TEXT EXTRACT:
EDIT: Updated with changes and a fix suggested by Basemm.
I've added some more to the above functions, to check strings like, "Go hang a salami, I'm a lasagna hog".
function checkPalindrom(str) {
var str = str.replace(/[^a-zA-Z0-9]+/gi, '').toLowerCase();
return str == str.split('').reverse().join('');
}
Thanks
The most important thing to do when solving a Technical Test is Don't use shortcut methods -- they want to see how you think algorithmically! Not your use of methods.
Here is one that I came up with (45 minutes after I blew the test). There are a couple optimizations to make though. When writing any algorithm, its best to assume false and alter the logic if its looking to be true.
isPalindrome():
Basically, to make this run in O(N) (linear) complexity you want to have 2 iterators whose vectors point towards each other. Meaning, one iterator that starts at the beginning and one that starts at the end, each traveling inward. You could have the iterators traverse the whole array and use a condition to break/return once they meet in the middle, but it may save some work to only give each iterator a half-length by default.
for loops seem to force the use of more checks, so I used while loops - which I'm less comfortable with.
Here's the code:
/**
* TODO: If func counts out, let it return 0
* * Assume !isPalindrome (invert logic)

GOALS:
- a) Repeat the palindrome thread word for word, between "I've added some" and "use of methods.", inclusive.
- b) In the palindrome thread, what kind of loop did the writer use in place of for loops?
The lines after the palindrome thread have no part in any of this.

RECORDED INFORMATION:

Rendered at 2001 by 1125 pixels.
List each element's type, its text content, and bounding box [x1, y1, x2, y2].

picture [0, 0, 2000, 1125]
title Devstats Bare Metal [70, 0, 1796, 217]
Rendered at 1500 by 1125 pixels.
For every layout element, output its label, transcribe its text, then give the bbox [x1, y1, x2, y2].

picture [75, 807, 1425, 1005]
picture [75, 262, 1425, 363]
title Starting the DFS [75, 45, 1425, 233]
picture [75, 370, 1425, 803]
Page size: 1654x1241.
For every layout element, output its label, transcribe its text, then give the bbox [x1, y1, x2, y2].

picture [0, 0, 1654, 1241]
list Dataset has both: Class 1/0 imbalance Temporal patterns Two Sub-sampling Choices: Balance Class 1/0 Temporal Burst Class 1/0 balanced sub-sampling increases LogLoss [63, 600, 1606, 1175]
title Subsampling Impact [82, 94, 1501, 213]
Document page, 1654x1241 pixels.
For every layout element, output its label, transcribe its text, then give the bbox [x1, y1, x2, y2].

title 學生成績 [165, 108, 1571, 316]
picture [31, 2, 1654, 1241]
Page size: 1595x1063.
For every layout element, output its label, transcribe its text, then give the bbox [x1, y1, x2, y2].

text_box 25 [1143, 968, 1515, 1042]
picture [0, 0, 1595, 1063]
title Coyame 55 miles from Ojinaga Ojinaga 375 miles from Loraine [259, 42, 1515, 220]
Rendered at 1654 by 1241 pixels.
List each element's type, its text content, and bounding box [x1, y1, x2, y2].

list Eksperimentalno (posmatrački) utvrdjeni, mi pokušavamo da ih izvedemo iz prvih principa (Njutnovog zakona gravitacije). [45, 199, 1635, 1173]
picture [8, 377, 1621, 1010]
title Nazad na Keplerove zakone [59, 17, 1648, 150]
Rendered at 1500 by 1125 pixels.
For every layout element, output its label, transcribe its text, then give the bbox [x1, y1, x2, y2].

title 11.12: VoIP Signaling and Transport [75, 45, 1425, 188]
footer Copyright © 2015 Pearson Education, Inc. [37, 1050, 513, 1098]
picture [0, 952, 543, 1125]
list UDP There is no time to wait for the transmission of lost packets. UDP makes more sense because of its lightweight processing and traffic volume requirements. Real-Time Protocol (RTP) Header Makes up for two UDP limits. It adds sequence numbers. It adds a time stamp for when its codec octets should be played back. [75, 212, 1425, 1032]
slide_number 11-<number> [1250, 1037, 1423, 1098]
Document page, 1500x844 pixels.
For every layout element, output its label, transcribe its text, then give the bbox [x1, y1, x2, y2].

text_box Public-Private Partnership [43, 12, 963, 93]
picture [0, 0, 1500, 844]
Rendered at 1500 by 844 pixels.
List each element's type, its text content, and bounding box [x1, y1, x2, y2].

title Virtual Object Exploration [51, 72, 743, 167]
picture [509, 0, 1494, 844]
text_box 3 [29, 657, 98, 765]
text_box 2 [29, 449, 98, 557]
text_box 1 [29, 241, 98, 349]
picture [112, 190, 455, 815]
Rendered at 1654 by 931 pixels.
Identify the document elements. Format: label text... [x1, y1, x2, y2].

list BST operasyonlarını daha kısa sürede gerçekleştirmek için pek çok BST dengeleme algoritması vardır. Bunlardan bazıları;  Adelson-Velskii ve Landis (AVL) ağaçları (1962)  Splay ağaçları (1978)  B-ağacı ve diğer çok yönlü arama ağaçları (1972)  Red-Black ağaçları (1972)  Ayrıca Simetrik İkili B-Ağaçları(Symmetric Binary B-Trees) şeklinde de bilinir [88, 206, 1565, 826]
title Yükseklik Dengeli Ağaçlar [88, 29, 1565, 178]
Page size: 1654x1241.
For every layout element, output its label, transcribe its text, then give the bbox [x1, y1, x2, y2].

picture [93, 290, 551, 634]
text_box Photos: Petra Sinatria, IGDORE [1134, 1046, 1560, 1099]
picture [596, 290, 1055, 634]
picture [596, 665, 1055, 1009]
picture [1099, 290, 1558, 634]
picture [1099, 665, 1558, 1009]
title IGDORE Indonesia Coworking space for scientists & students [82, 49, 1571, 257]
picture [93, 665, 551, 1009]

EXPECTED OUTPUTS:
- a)
I've added some more to the above functions, to check strings like, "Go hang a salami, I'm a lasagna hog".
function checkPalindrom(str) {
var str = str.replace(/[^a-zA-Z0-9]+/gi, '').toLowerCase();
return str == str.split('').reverse().join('');
}
Thanks
The most important thing to do when solving a Technical Test is Don't use shortcut methods -- they want to see how you think algorithmically! Not your use of methods.

- b) While loops.